Students can conduct hydrogen production experiments in virtual experiments. They can capture the corresponding experimental equipment via gestures from the instrument library and select the corresponding reagents and experimental materials from the drug warehouse. The system will based on the experimental content to identify whether the experimental equipment combination selected by the student is accurate, and then give corresponding prompts. If the selected equipment and hydrogen preparation conditions are inconsistent, then the corresponding error will be prompted. Only when the selected instrument and reagent information are accurate, will it prompt the correct message and subsequent experiments will be carried out. If the logic judgment condition is not accurate, then the corresponding error will be prompted and the corresponding experimental preparation knowledge will be given. The corresponding virtual operating environment is consistent with the real environment in which the students are located.
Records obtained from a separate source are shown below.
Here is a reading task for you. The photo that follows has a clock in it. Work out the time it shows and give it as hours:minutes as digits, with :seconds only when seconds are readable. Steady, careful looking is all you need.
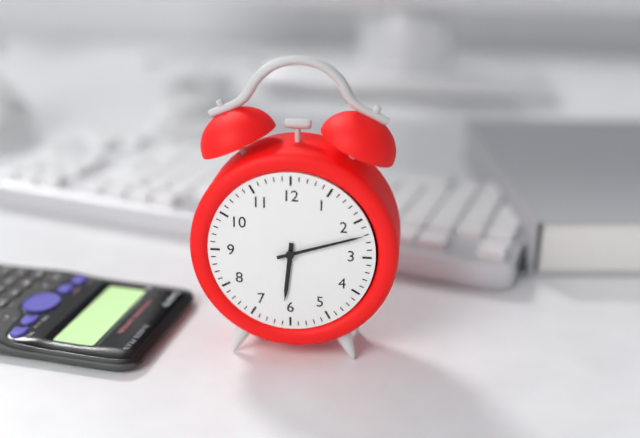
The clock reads 6:12
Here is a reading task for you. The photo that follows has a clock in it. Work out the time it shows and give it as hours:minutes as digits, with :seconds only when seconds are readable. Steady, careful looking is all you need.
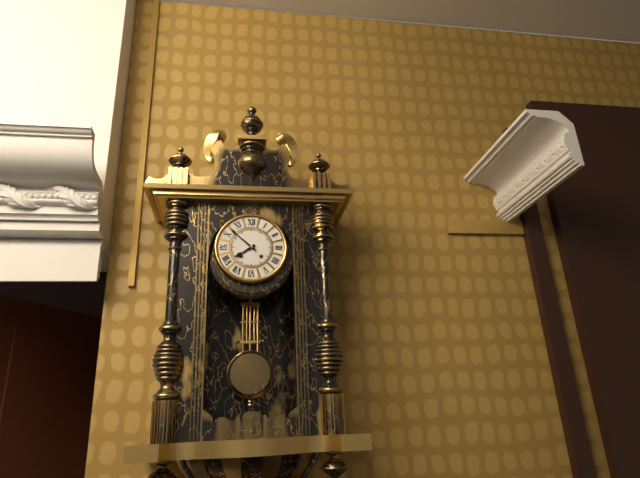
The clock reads 7:52
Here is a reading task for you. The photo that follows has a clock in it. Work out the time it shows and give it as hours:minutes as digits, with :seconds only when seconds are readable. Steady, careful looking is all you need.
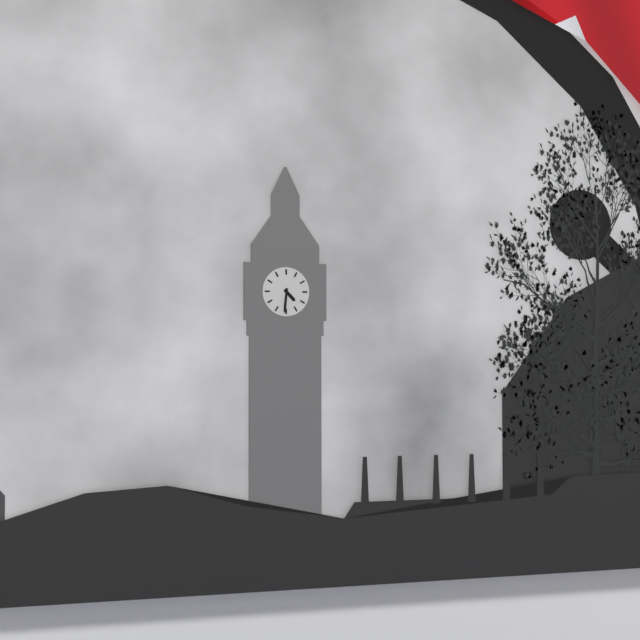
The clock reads 4:31
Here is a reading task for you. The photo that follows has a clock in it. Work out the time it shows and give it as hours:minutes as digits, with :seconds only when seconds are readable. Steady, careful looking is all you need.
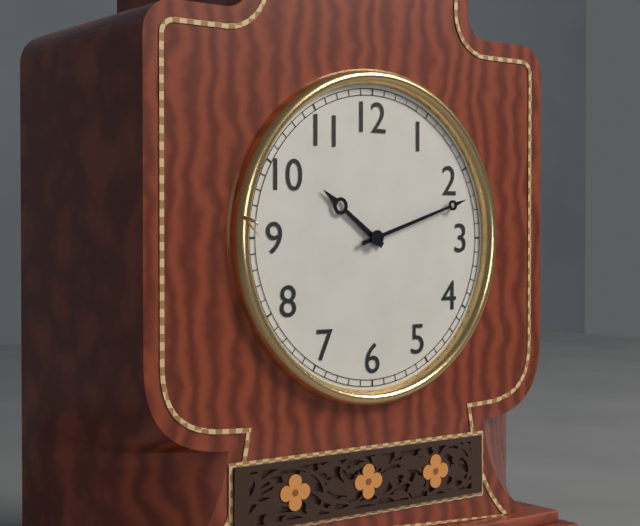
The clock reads 10:12
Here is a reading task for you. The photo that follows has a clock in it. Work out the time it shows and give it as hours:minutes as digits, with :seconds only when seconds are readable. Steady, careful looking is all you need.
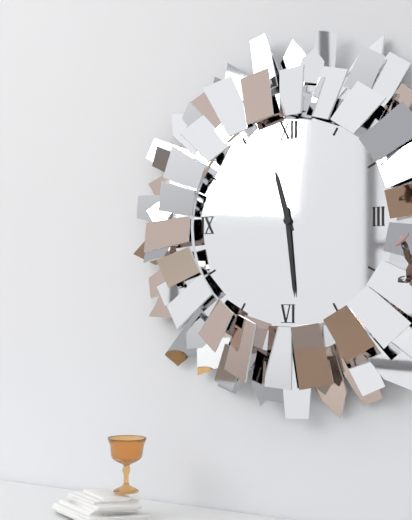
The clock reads 11:29
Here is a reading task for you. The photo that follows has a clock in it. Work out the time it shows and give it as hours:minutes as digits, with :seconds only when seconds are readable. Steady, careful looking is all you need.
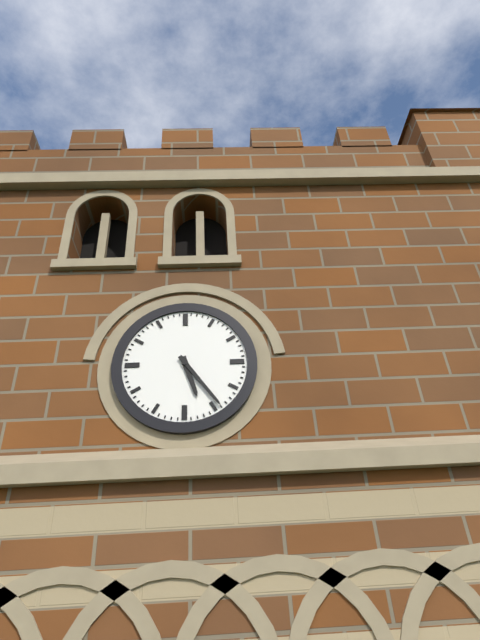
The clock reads 5:24
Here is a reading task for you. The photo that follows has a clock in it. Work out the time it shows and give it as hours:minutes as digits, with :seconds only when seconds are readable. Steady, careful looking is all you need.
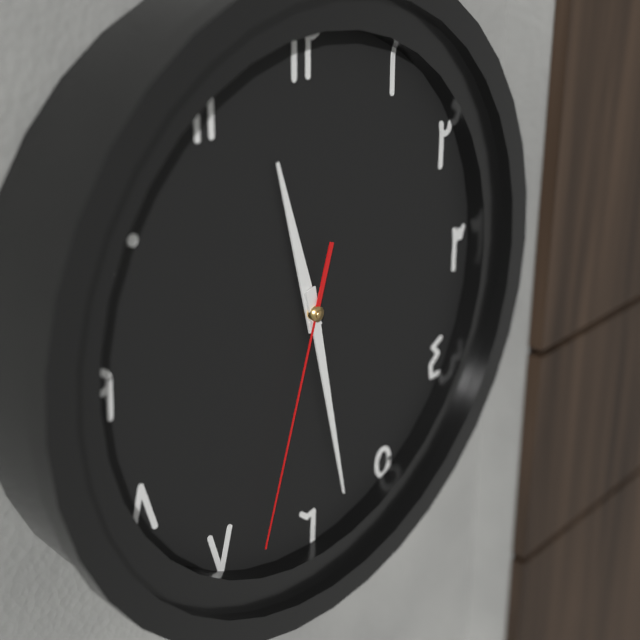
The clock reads 11:28:33
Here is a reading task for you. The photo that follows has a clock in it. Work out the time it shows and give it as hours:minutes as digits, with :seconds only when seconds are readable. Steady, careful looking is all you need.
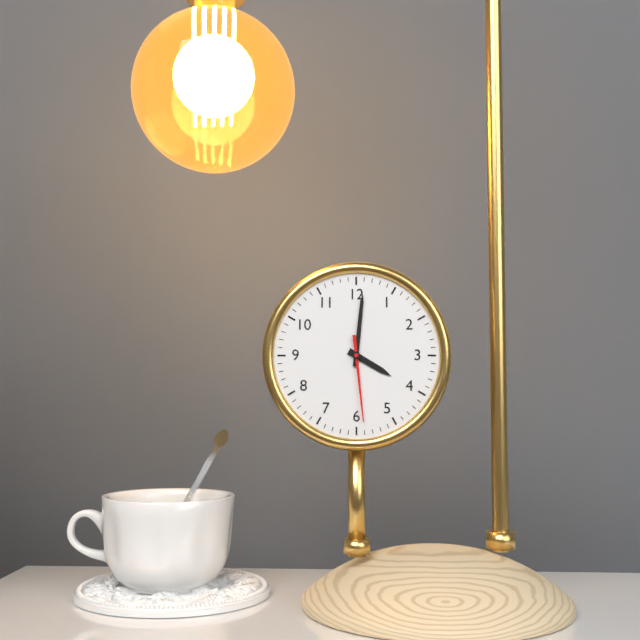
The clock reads 4:01:29
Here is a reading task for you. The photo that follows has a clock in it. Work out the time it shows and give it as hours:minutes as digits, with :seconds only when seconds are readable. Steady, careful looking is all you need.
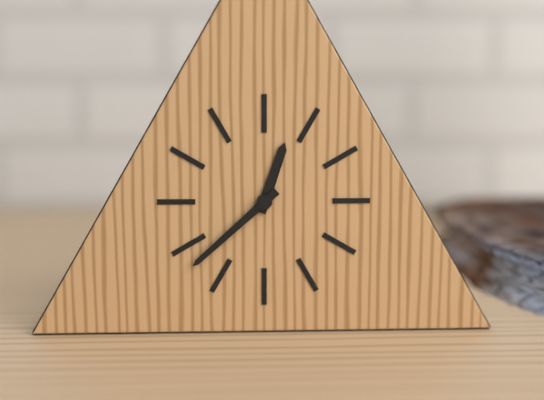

Students only need to use gestures to manipulate the relevant experimental equipment in the actual environment, thus producing extremely realistic experimental results. The animation interaction is detected by the vision of the distance between the bone nodes and devices and the collision between the object and the instrument. Students can use their hands to produce actions as performed in real experiments, complete the design of the relevant experimental principles, and add appropriate reagents, such as water and dilute sulfuric acid, into the corresponding containers, as shown in detail in Fig. 4 below.

Fig. 4.

Selection and assembly of experimental instruments

4.3 Operations in the Experimental Process

In the virtual experiment process, the instrument can be operated and corresponding experimental reagents can be added by means of gestures. When adding the corresponding reagents, it needs to be implemented as much as possible by animation. Using the arm bones, as well as the collision detection of the reagents and the calculation of the distance to stimulate the generation of related operation animations, and then the corresponding reagent weights are added according to the experimental requirements in order to complete the subsequent animation interactions, and display the corresponding experimental phenomena. For the demonstration of experimental animation, you can use the conditional statement to set up, so you can complete the virtual experiment of hydrogen production, as shown in detail in Fig. 5 below.

Fig. 5.

Operations in the experimental process

4.4 Experimental Test

When the experiment is completed, the system will generate the corresponding experimental test results, and ask questions by taking into account of the experimental cautions, operational safety, experimental phenomena and equipment assembly based on experimental principles, while students can also use the virtual environment to answer questions by gestures. The system evaluates the results according to the students’ answers and gives corresponding learning suggestions.

5 Conclusion

The implementation of virtual experiments using VR technology through the Kinect somatosensory technology allows students to perform experiments more realistically in a virtual environment. In this way, many sensory organs of students can be mobilized to participate in experiments and learning, so that it is better to help students improve their experimental ability. This technology can also save a lot of animation production problems involved in traditional virtual experiments, so it can greatly improve the efficiency of the Kinect-based virtual experiment, and save significant cost, providing corresponding direction of innovation on the in-depth application of virtual experimental technology.